(Yazılı Soru a)
Zafer Bayramı kutlamasını anlatan metne göre Tunceli'de 30 Ağustos 1922 zaferinin kaçıncı yıl dönümü kutlandı?

(Verilen Metin)
--*--

Türkiye Cumhuriyetinin, temellerinin atıldığı 30/Ağustos/1922 zaferinin 92. yıl dönümü bütün yurtta olduğu gibi TUNCELİ’DE DE aynı coşkuyla, bayram gibi kutlandı.
   
Askerin zaferi, eseri, olduğu için asker katılımcı, etkinlikli törenlerin ardından akşam, Sayın Valimiz, tarafından verilen, Zafer Bayramının olmazsa olmaz, etkinliği Resepsiyon, renkli görüntülere ev sahipliği yapmıştı.
   
Atatürk döneminde, balo diye verilen resepsiyonlar, renkli görüntülerle o günlerin çokça konuşulanı olurdu. Çağdaş görüntülerin sergilendiği balolar, çağdaş Cumhuriyetin yüzü olurdu.
  
Resepsiyonda ev sahipliği yapan Sayın Valimiz, mütevazı, sıcak, güven verici, tavırları ile misafirlerini ağırladı.

--*--

(Çıkarılan Bilgiler)
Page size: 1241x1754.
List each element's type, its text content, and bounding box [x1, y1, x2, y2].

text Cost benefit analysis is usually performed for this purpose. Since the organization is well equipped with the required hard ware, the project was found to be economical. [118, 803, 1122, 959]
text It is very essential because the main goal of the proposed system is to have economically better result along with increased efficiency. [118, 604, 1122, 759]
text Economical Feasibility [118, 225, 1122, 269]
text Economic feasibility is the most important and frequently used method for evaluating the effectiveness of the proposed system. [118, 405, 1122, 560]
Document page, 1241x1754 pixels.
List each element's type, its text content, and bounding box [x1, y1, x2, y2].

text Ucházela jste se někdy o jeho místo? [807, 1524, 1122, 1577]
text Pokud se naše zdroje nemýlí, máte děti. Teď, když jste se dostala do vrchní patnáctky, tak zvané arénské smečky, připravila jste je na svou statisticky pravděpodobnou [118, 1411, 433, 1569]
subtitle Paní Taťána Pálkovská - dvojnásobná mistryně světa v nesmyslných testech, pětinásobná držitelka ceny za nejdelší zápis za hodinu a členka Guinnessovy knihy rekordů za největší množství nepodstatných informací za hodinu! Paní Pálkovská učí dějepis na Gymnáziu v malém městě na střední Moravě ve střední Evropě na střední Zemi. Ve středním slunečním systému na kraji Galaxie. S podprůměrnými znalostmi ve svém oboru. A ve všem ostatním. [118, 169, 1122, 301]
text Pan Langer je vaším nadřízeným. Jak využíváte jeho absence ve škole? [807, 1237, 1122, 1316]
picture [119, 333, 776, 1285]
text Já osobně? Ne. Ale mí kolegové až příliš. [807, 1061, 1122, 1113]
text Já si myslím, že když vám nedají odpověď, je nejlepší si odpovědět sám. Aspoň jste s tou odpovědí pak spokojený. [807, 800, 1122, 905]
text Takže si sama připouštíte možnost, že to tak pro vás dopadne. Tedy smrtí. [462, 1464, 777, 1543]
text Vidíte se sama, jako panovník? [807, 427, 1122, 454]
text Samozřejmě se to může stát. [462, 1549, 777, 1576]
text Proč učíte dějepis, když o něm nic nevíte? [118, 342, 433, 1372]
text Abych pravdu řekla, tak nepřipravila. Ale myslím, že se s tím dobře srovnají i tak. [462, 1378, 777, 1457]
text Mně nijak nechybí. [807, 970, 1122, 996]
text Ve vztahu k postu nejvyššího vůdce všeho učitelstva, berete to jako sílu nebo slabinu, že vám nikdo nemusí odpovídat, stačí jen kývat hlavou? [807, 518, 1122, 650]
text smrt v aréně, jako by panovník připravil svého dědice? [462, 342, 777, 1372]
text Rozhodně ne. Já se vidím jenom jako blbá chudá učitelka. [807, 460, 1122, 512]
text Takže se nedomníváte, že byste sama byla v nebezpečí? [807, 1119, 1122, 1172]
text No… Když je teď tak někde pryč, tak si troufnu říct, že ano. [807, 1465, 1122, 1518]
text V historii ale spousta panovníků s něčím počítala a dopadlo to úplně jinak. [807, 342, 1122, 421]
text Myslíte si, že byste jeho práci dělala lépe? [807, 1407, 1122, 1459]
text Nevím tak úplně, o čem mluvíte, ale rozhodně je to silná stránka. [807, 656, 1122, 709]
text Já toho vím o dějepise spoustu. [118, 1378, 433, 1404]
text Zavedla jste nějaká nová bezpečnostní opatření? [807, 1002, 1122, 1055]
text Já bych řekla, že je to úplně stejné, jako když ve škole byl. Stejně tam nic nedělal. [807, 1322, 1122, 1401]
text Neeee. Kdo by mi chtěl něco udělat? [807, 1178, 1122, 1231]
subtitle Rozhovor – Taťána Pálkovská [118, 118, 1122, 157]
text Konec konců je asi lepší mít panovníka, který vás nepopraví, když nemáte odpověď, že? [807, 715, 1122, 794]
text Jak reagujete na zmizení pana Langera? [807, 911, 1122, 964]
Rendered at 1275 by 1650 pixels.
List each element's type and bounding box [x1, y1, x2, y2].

--*--

(Yazılı Soru b)
Kayıtlarda "Taťána" kelimesini içeren her satırı seçin; büyük-küçük harf ayrımı dikkate alınmalıdır.

(Beklenen Çıktı a)
Zaferin 92. yıl dönümü kutlandı.

(Beklenen Çıktı b)
subtitle Paní Taťána Pálkovská - dvojnásobná mistryně světa v nesmyslných testech, pětinásobná držitelka ceny za nejdelší zápis za hodinu a členka Guinnessovy knihy rekordů za největší množství nepodstatných informací za hodinu! Paní Pálkovská učí dějepis na Gymnáziu v malém městě na střední Moravě ve střední Evropě na střední Zemi. Ve středním slunečním systému na kraji Galaxie. S podprůměrnými znalostmi ve svém oboru. A ve všem ostatním. [118, 169, 1122, 301]
subtitle Rozhovor – Taťána Pálkovská [118, 118, 1122, 157]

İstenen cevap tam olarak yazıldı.